WSAVA, 22 November 2019 — The World Small Animal Veterinary Association (WSAVA) has signed a Memorandum of Understanding (MoU) with charity Mission Rabies. The organizations, which have worked together informally for several years, will now collaborate on a joint action plan to contribute to global efforts to eliminate dog bite-transmitted rabies through a research-driven One Health approach.
Under the MoU, the WSAVA will also become an observer of the International Rabies Taskforce (IRT), which aims to provide practical expertise and guidance to support governments to plan and grow successful, cost-effective rabies elimination strategies. The IRT is committed to the goal it shares with the World Health Organization (WHO), the World Organisation for Animal Health (OIE), the Food and Agriculture Organization (FAO) of the United Nations and Global Alliance for Rabies Control of eliminating human deaths due to canine-mediated rabies deaths by 2030.
The WSAVA represents more than 200,000 veterinarians worldwide through its 113 member associations and lobbies on important issues affecting companion animal care worldwide. It has clinical committees focusing both on vaccination and on One Health and has worked with Mission Rabies on a variety of projects in recent years. The WSAVA Foundation, its charitable foundation, raises funds for Mission Rabies, most notably at its annual ‘Fun(d) Run’ which takes place during WSAVA World Congress. Funds raised by the WSAVA Foundation have supported projects such as a mass-vaccination project in Bosomtwe District in central Ghana earlier this year during which 4,370 dogs were vaccinated against rabies in a collaboration between the local government and Mission Rabies.

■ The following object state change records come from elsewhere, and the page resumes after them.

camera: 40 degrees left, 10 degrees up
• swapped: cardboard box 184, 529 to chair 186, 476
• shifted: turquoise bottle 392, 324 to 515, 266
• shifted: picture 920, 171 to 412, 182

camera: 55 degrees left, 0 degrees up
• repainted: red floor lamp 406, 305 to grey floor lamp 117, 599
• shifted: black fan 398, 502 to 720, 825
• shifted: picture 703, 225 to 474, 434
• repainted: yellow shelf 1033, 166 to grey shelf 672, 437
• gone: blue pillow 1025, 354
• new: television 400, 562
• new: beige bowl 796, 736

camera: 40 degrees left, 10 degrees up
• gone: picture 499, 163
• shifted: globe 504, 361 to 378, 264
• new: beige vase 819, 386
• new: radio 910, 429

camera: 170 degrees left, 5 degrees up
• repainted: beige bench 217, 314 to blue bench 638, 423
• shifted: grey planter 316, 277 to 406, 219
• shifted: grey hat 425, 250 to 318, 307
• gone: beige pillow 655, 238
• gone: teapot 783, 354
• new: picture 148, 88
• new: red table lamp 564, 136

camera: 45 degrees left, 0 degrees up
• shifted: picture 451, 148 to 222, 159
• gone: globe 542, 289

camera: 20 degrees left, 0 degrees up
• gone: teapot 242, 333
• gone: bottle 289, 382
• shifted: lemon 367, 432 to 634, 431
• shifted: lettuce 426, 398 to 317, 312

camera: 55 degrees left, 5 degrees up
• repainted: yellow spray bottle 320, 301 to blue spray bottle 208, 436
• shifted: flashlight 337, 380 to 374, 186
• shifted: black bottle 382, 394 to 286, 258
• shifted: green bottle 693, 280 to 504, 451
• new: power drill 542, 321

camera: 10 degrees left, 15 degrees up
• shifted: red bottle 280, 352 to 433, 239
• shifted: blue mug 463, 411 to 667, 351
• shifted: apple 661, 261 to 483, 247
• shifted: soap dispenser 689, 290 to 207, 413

Mission Rabies is a UK-based charity led by veterinarian Dr Luke Gamble, the recipient of the WSAVA’s 2016 One Health Award. Following international guidelines established by WHO, OIE and FAO, the charity runs mass dog vaccination and community education campaigns, as well as rabies surveillance improvement in the world’s worst rabies hotspots.
Commenting on the MoU and their future plans, Emeritus Professor Michael Day, Honorary Treasurer of the WSAVA and a Trustee of Mission Rabies, said: “The WSAVA and the WSAVA Foundation have worked closely with Mission Rabies over several years and rabies control is a key element of the work of our One Health Committee and Vaccination Guidelines Group. With launch of the IRT, it is an opportune time to formalize our relationship so that we can work together to maximize the involvement of our small animal veterinary community in this major global push to eliminate canine rabies.”
Dr Frédéric Lohr, Director of Strategic Partnerships at Mission Rabies, added: “The veterinary community plays a crucial role in global rabies elimination. Our partnership with WSAVA will enable veterinarians to actively participate in the fight against this horrible disease.”